The club will move forward as FC Tulsa, ushering in a new era for the USL Championship franchise. (FC Tulsa image)

The USL Championship club in Tulsa will no longer be known as the Roughnecks.

New owners J.W., Ryan and Kyle Craft unveiled the club’s new identity, colors, crest, name and branding Wednesday. The club will move forward as FC Tulsa, ushering in a new era of soccer in the city.

“After months of listening to our fans at focus groups, town halls, surveys, and informal one-on-one conversations, it became clear that a majority of our supporters desired a new image, brand and a fresh start for our club,” Ryan Craft said in a statement. “We want the Tulsa community to be the focal point of this club, and it’s our mission to establish FC Tulsa as an ambassador for this city. We know that soccer is Tulsa’s opportunity to establish itself within the global sports landscape.”

While the “Roughnecks” moniker will no longer feature in FC Tulsa’s name, it will still be a part of the club. FC Tulsa will honor the original Tulsa Roughnecks franchise that played from 1978-85 in the NASL by starting a legacy ambassador program that will feature Roughnecks legends Charlie Mitchell and Victor Moreland. Mitchell played and coached for the team, while Moreland was a standout player, named an all-star in 1984.

“We love the legacy of the Roughnecks in our city and the history that has been built between our fans and that name,” Kyle Craft said. “We will continue to use the nickname ‘Roughnecks’ colloquially in reference to the team, and fans might even see it used for throwback nights in the future.”

The club’s former colors were navy blue, orange and white, and the crest featured the Roughnecks name and an oil derrick.

Gold and white will be the team’s new primary colors, while patina green and black will be used as accents. A release from the club says that “gold was born from Tulsa’s recognizable Art Deco architecture while the Patina Green is inspired by the many rooftops around the city.” The release adds that black and gold are also used to pay homage to the oil industry that “initially put Tulsa on the map.”

Instead of an oil derrick, the new crest features the Oklahoma state bird, the scissor-tailed flycatcher.

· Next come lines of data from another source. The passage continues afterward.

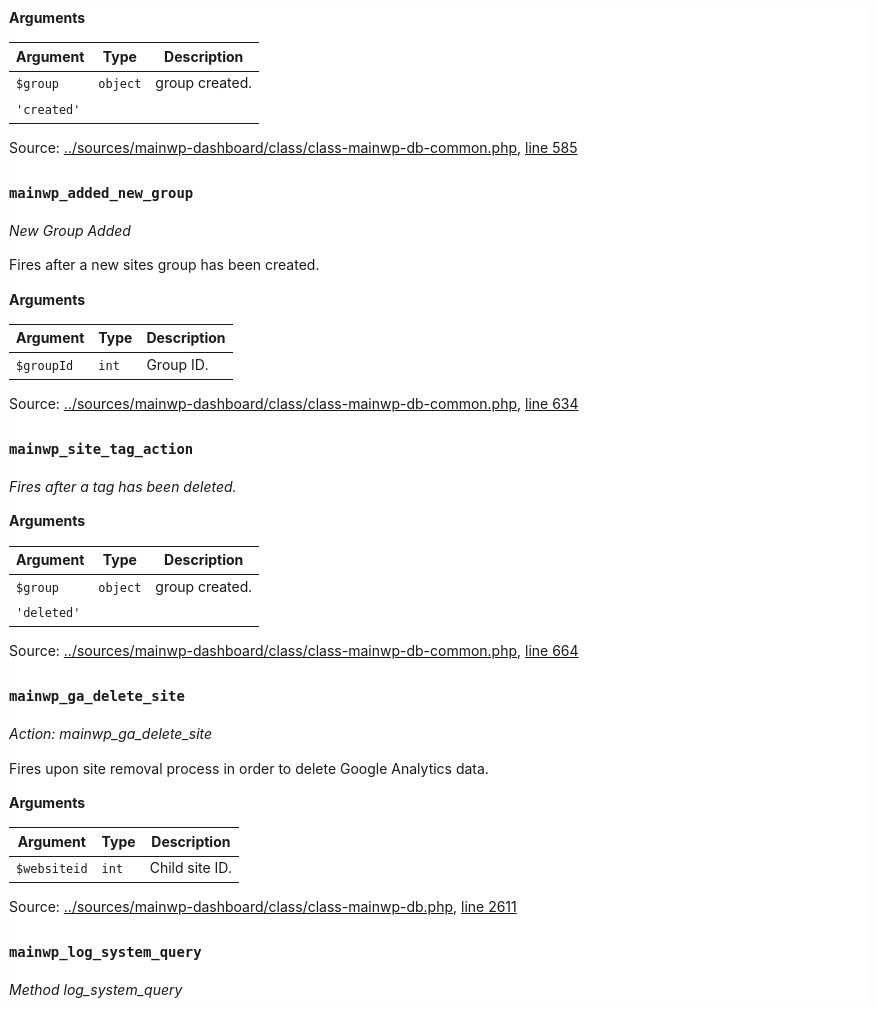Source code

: **Arguments**

Argument | Type | Description
-------- | ---- | -----------
`$group` | `object` | group created.
`'created'` |  | 

Source: [../sources/mainwp-dashboard/class/class-mainwp-db-common.php](class/class-mainwp-db-common.php), [line 585](class/class-mainwp-db-common.php#L585-L591)

### `mainwp_added_new_group`

*New Group Added*

Fires after a new sites group has been created.

**Arguments**

Argument | Type | Description
-------- | ---- | -----------
`$groupId` | `int` | Group ID.

Source: [../sources/mainwp-dashboard/class/class-mainwp-db-common.php](class/class-mainwp-db-common.php), [line 634](class/class-mainwp-db-common.php#L634-L641)

### `mainwp_site_tag_action`

*Fires after a tag has been deleted.*

**Arguments**

Argument | Type | Description
-------- | ---- | -----------
`$group` | `object` | group created.
`'deleted'` |  | 

Source: [../sources/mainwp-dashboard/class/class-mainwp-db-common.php](class/class-mainwp-db-common.php), [line 664](class/class-mainwp-db-common.php#L664-L670)

### `mainwp_ga_delete_site`

*Action: mainwp_ga_delete_site*

Fires upon site removal process in order to delete Google Analytics data.

**Arguments**

Argument | Type | Description
-------- | ---- | -----------
`$websiteid` | `int` | Child site ID.

Source: [../sources/mainwp-dashboard/class/class-mainwp-db.php](class/class-mainwp-db.php), [line 2611](class/class-mainwp-db.php#L2611-L2620)

### `mainwp_log_system_query`

*Method log_system_query*
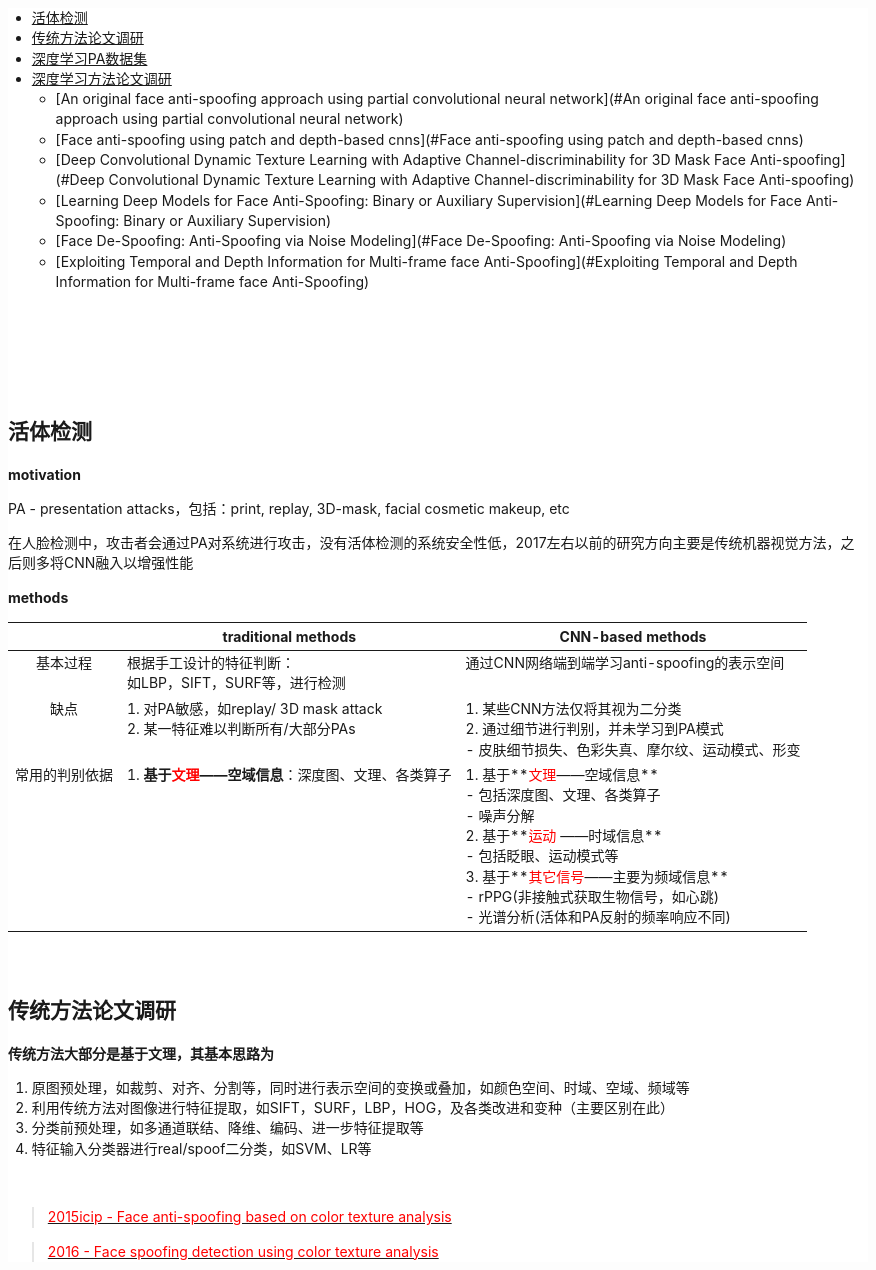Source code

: - [活体检测](#活体检测)
- [传统方法论文调研](#传统方法论文调研)
- [深度学习PA数据集](#深度学习PA数据集)
- [深度学习方法论文调研](#深度学习方法论文调研)
  - [An original face anti-spoofing approach using partial convolutional neural network](#An original face anti-spoofing approach using partial convolutional neural network)
  - [Face anti-spoofing using patch and depth-based cnns](#Face anti-spoofing using patch and depth-based cnns)
  - [Deep Convolutional Dynamic Texture Learning with Adaptive Channel-discriminability for 3D Mask Face Anti-spoofing](#Deep Convolutional Dynamic Texture Learning with Adaptive Channel-discriminability for 3D Mask Face Anti-spoofing)
  - [Learning Deep Models for Face Anti-Spoofing: Binary or Auxiliary Supervision](#Learning Deep Models for Face Anti-Spoofing: Binary or Auxiliary Supervision)
  - [Face De-Spoofing: Anti-Spoofing via Noise Modeling](#Face De-Spoofing: Anti-Spoofing via Noise Modeling)
  - [Exploiting Temporal and Depth Information for Multi-frame face Anti-Spoofing](#Exploiting Temporal and Depth Information for Multi-frame face Anti-Spoofing)

<br><br><br><br>

## 活体检测

**motivation**

PA - presentation attacks，包括：print, replay, 3D-mask, facial cosmetic makeup, etc

在人脸检测中，攻击者会通过PA对系统进行攻击，没有活体检测的系统安全性低，2017左右以前的研究方向主要是传统机器视觉方法，之后则多将CNN融入以增强性能

**methods**

|                | traditional methods                                          | CNN-based methods                                            |
| :------------: | ------------------------------------------------------------ | ------------------------------------------------------------ |
|    基本过程    | 根据手工设计的特征判断：<br>如LBP，SIFT，SURF等，进行检测    | 通过CNN网络端到端学习anti-spoofing的表示空间                 |
|      缺点      | 1. 对PA敏感，如replay/ 3D mask attack <br>2. 某一特征难以判断所有/大部分PAs | 1. 某些CNN方法仅将其视为二分类<br>2. 通过细节进行判别，并未学习到PA模式<br>    - 皮肤细节损失、色彩失真、摩尔纹、运动模式、形变 |
| 常用的判别依据 | 1. **基于<font color="red">文理</font>——空域信息**：深度图、文理、各类算子 | 1. 基于**<font color="red">文理</font>——空域信息**<br>    - 包括深度图、文理、各类算子<br>    - 噪声分解<br>2. 基于**<font color="red">运动</font> ——时域信息**<br>    - 包括眨眼、运动模式等<br>3. 基于**<font color="red">其它信号</font>——主要为频域信息**<br>    - rPPG(非接触式获取生物信号，如心跳)<br>    - 光谱分析(活体和PA反射的频率响应不同) |

<br>

## 传统方法论文调研

**传统方法大部分是基于文理，其基本思路为**

1. 原图预处理，如裁剪、对齐、分割等，同时进行表示空间的变换或叠加，如颜色空间、时域、空域、频域等
2. 利用传统方法对图像进行特征提取，如SIFT，SURF，LBP，HOG，及各类改进和变种（主要区别在此）
3. 分类前预处理，如多通道联结、降维、编码、进一步特征提取等
4. 特征输入分类器进行real/spoof二分类，如SVM、LR等

<br>

> [<font color="red">2015icip - Face anti-spoofing based on color texture analysis</font>](https://ieeexplore.ieee.org/abstract/document/7351280)

> [<font color="red">2016 - Face spoofing detection using color texture analysis</font>](https://ieeexplore.ieee.org/abstract/document/7454730)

The city’s name is featured vertically on the left side of the shield.

“First and foremost, this is about an investment in the future of Tulsa,” J.W. Craft said. “It is our mission to turn this club into Tulsa’s team and a brand that Tulsans proudly represent. We intend to use FC Tulsa as a vehicle to lead, inspire, and unite Tulsans in a way that is uniquely available to professional soccer clubs more than any other sport, business or organization.”

The club also announced that it has reduced ticket prices for the upcoming 2020 season, with season tickets ranging from $8 to $18 per match.

Tulsa finished 16th in the western conference table this past season with a record of 8-10-16.